Shame on you, Jack Kingston, for opening this can of worms. What were you thinking, besides the obvious campaign contributions?

But today the din of the katydids subsides. With Ernesto on his way up north, the morning before the storm is quiet. As this part of the country awaits the twists and turns of a hurricane, the temperatures fall.  Back to long pants and a long-sleeved shirt.

Back to earlier hurricane stories. As I stood in the Swissvale branch library, under the ubiquitous oil painting of Andrew Carnegie - sort of like that painting of George Washington that used hang in every elementary school - and handed over my Georgia driver’s license to get a local card, the librarian said, “We were near Georgia once, when we had to evacuate for Agnes in ‘72.”

She’s the one who told me the proper pronunciation of Carnegie, accent on the second syllable, the “e” sounding like a long “a.” We know this, she allows, from a recording of Carnegie’s.

I never heard of Agnes, I told her. You’re too young, she responded. Hah! I thought after a week of classes with students whose hands are so blemish-free you don’t even see signs of knuckles let alone freckles or age spots.

It’s not a population I’m used to looking at. The girls especially - except for what seems to be an excessive group of androgynous, gender-bending women - are fleshy, beefy, garbed in tight clothes, proud of their pulchritude. I’ve got to think about that some more.
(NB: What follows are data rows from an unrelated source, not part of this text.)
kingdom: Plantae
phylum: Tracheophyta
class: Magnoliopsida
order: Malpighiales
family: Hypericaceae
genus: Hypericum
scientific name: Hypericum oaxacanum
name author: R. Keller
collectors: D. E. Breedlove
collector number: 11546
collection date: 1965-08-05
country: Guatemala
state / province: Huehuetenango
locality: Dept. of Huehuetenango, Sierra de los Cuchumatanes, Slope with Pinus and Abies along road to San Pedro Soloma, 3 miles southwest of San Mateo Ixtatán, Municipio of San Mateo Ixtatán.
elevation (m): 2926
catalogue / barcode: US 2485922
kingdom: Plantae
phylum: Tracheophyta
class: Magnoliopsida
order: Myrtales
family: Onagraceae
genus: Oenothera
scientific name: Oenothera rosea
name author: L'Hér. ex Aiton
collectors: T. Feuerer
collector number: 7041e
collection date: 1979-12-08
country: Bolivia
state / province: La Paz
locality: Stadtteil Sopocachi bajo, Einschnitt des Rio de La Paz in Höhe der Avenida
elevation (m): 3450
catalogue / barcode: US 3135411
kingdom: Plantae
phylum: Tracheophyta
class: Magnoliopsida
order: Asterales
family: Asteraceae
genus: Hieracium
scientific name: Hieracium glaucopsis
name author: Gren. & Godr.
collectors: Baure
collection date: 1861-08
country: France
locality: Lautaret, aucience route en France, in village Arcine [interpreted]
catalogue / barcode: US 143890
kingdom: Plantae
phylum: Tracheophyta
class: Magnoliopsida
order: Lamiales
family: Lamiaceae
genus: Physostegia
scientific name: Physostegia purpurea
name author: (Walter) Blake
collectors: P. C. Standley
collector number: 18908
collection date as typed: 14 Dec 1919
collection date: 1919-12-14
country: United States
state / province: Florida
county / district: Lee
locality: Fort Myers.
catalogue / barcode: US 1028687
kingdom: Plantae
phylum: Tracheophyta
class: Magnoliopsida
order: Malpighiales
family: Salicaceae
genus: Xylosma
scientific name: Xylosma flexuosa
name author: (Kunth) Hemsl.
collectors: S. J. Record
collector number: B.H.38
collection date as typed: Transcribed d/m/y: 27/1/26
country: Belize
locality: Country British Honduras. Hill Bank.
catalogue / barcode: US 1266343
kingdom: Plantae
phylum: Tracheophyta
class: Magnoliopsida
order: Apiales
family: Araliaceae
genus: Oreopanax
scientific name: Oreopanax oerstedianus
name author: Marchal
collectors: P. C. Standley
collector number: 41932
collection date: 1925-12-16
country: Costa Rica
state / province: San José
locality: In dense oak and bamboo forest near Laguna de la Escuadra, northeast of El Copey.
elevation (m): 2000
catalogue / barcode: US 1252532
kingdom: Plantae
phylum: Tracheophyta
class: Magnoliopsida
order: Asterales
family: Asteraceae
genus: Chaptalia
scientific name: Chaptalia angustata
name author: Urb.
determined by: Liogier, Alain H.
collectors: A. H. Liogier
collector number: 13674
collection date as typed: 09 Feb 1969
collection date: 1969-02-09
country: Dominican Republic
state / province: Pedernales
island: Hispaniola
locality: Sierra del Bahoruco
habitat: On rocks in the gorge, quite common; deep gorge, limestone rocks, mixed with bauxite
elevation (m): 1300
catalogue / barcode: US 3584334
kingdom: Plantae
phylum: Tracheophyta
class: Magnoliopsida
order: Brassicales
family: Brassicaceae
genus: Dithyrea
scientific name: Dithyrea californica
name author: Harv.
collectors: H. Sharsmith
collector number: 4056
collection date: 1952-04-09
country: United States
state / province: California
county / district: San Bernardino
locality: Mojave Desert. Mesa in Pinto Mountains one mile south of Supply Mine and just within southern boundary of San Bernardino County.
Still, at the library, around the octogenarian librarian with a modest silver medal of Mary around her neck - I’m seeing this a lot -  it was nice to hear Georgia’s name on someone’s lips. I like the reminder.

Funny the things we get nostalgic about. After all this online registering and communicating at this small school I discovered - Chatham College, if you can believe that name; it’s not just a “state” -  I was thinking there would be no more physical standing in line, no more chance to bitch and moan about the system or overhear gossip about this teacher or that.

Wrong. It seems the school is still “tinkering” with its electronic form of communication. So to add and drop a class - which I’ve already done - we had to stand in a line that stretched out the door. Same with getting our student ID photo taken.

The problem here was choice. The single photographer working that day took four photos, then asked which one we wanted to appear - on a 1-by-3-inch format. It made our Division of Motor Vehicles system look positively brilliant.

There’s nothing nostalgic about the price of books, though. Shelling out $158 made the whole experience very real.

Which is why I’m glad I have my one-pint jar of pickled okra - a gift from some friends when I left town for a hiatus. To remind me of the South. Finding pickled okra up here is like trying to find a tavern televising the Andre Agassi match at the U.S. Open on a night when the Pittsburgh Steelers are playing. Impossible.

I’m eking out those little okra gems that came someone’s late summer garden, breakfast, lunch and dinner. I hear reports from 38th Street in Savannah that some of my arugula leaves are beginning to find their way into salads. It’s probably too late to grow arugula or any fall vegetable here on Biddle Street.

Still, a few days ago, when I put on a zippered sweatshirt and found a folded package of red-top turnips in the pocket, I scored the earth and broadcast the remaining seeds in the loamy Pennsylvania -rich soil under a towering honey locust tree that still has leaves.

Hope springs eternal in the human heart, says the quotable Alexander Pope.

Sure enough. Today, after several days of morning rain, I spot signs of germination. Food for the katydids? I hope not.